Светлый фон

Переводясь на язык нейтрализующей различия эклектики и постоянно апеллируя к «исторической России», прошедшая сквозь период распада и потери значительной части территории история Российской империи и СССР превращается в символическое сырье, необходимое для создания воображаемой Империи памяти, наделяющей реальную Российскую Федерацию не только политической субъектностью и суверенным единством, но и национальной идеей. Механизм дискурсивного собирания этой Империи памяти состоит в последовательной канализации множества этнокультурных коммемораций, которые получают дополнительный импульс к развертыванию благодаря такой идеологической конструкции, как «единство в многообразии», чрезвычайно важной для современной российской политики национальной идентичности. Концепт «единства в многообразии», регулярно звучащий и в выступлениях российских государственных лидеров, и в работах маститых российских ученых, призван примирить в единстве федерации ее имперское прошлое и многонациональное настоящее.

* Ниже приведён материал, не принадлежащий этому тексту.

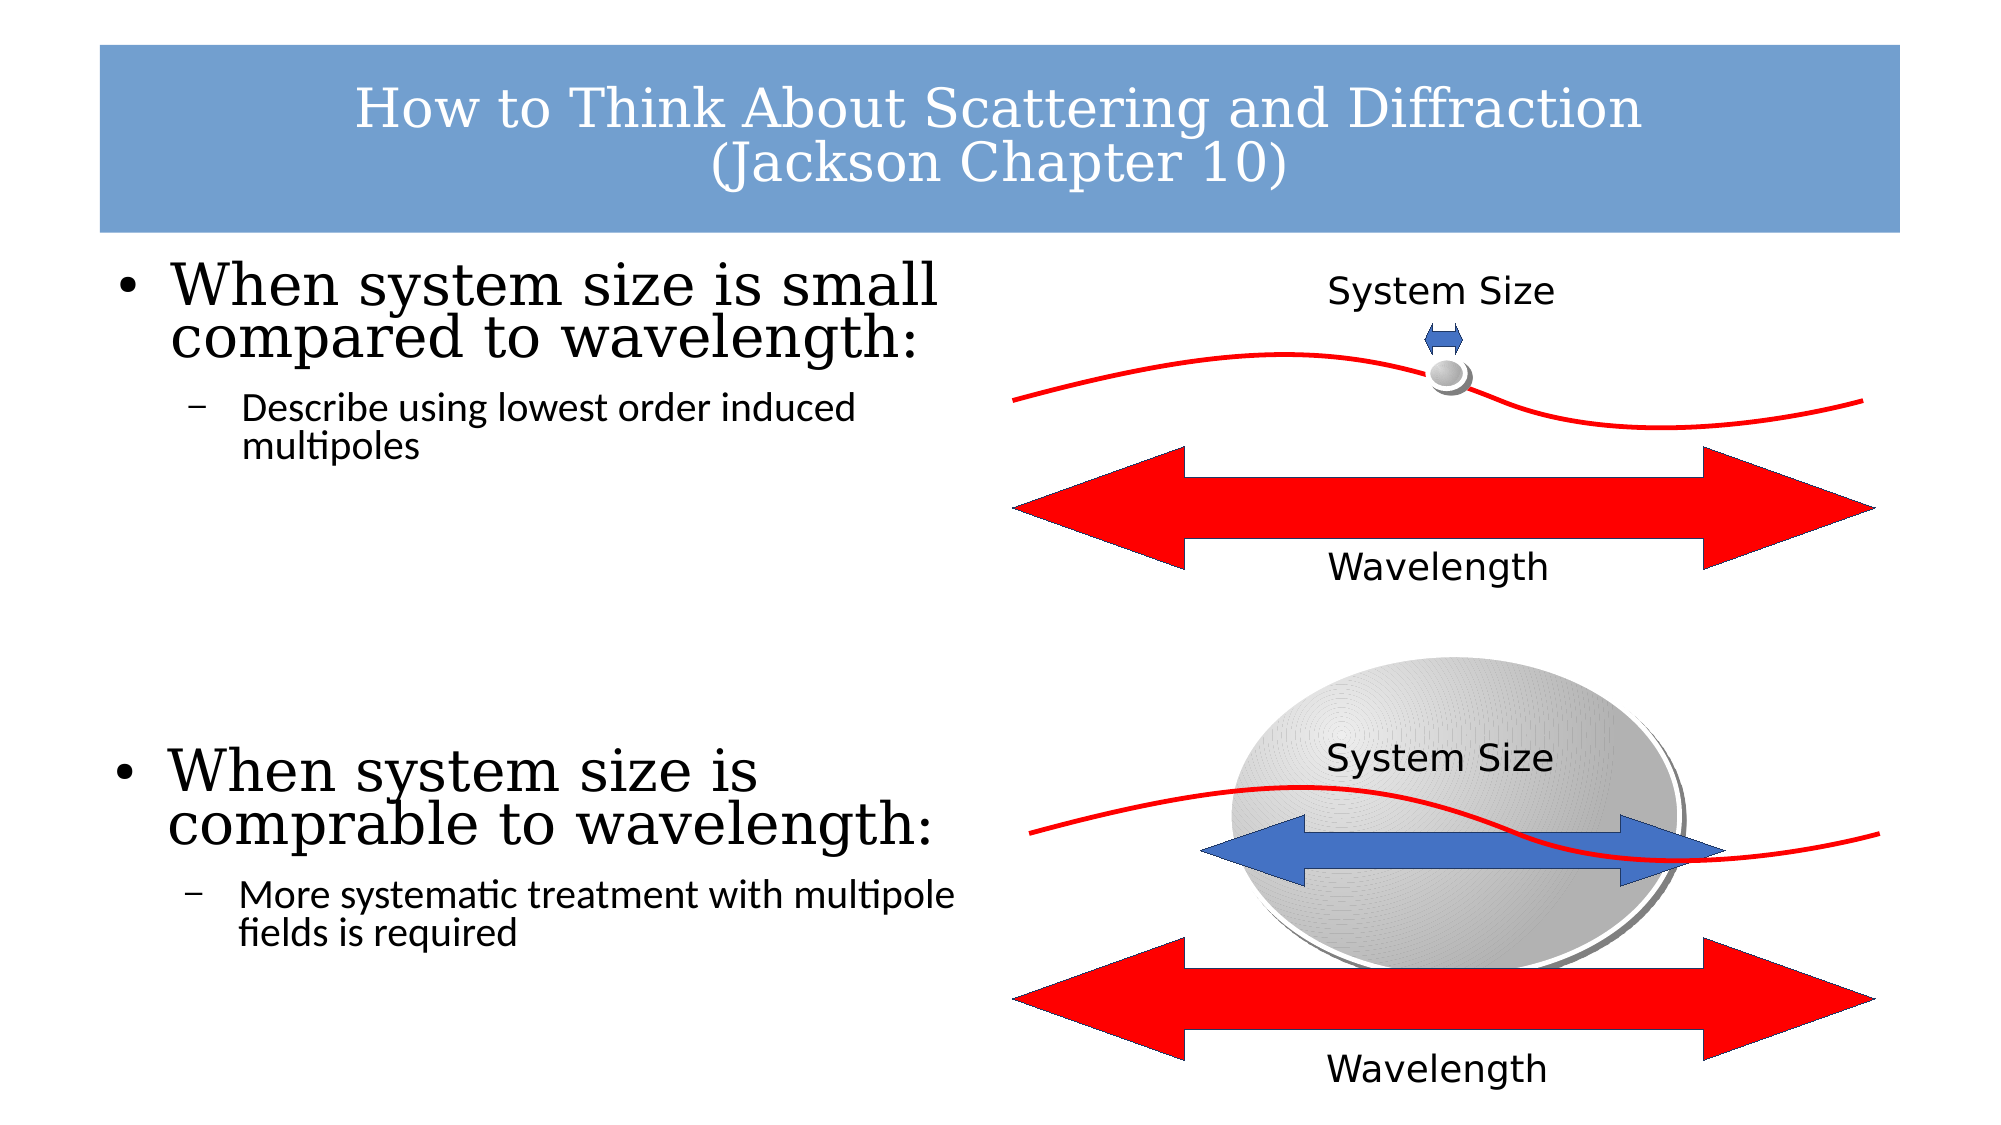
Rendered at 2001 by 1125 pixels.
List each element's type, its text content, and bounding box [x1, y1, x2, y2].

text_box System Size [1311, 790, 1366, 795]
list When system size is small compared to wavelength: Describe using lowest order induced multipoles [99, 263, 979, 575]
text_box [1012, 446, 1876, 570]
text_box [1012, 790, 1876, 1061]
text_box [1232, 654, 1726, 858]
text_box System Size [1311, 729, 1574, 795]
text_box [1427, 357, 1466, 389]
text_box System Size [1312, 262, 1576, 329]
text_box Wavelength [1311, 1040, 1574, 1107]
title How to Think About Scattering and Diffraction (Jackson Chapter 10) [99, 44, 1900, 233]
list When system size is comprable to wavelength: More systematic treatment with multipole fields is required [96, 750, 976, 1062]
text_box [1424, 329, 1463, 355]
text_box Wavelength [1312, 538, 1576, 605]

Для реализации этой задачи задействуется довольно изящная (одновременно простая и эффективная) историческая политика, согласно которой единство новой национальной идентичности обосновывается не через лобовое отрицание культурных, этнических, конфессиональных и других различий, а через диалектическое снятие их субверсивного потенциала, обезоруживаемого через обращение к идее общего для всех исторического опыта. В свою очередь, этот опыт описывается как «процесс взаимного привыкания, взаимного проникновения, смешивания народов на семейном, на дружеском, на служебном уровне»[1018]. Такая конструкция создает удобный и легкий маршрут канализации социальной энергии постколониальной идентификации: предлагаемая ею политическая мнемотехника создает коллективную память о прошлом, которая хотя и опознается как наконец достигнутое возвращение к истокам локальных традиций, но при этом ведет в «общий дом» многонациональной Российской империи/Федерации. Таким образом, колониальное наследие оказывается позитивно вписано в политический проект Империи памяти, субъектами которой объявляются все народы, входящие в российскую «полиэтническую цивилизацию, скрепленную русским культурным ядром» (Путин).

Историческая политика, являясь формой политической инструментализации прошлого, в то же время становится и формой исторической легитимации настоящего, закрепления существующего status quo. Она работает как фигура двойной нейтрализации (культурных различий и социальных антагонизмов): историческая политика нейтрализует историю, политически дистиллированная история нейтрализует политическое как таковое. Память о прошлом редуцируется к императиву «укреплять наше „историческое государство“, доставшееся нам от предков»[1019]. Выполняя эту задачу, историческая политика, отстаивая интересы России на внешних рубежах, делает прошлое «ареной битв», тогда как ее внутренняя повестка делает его «местом отдыха».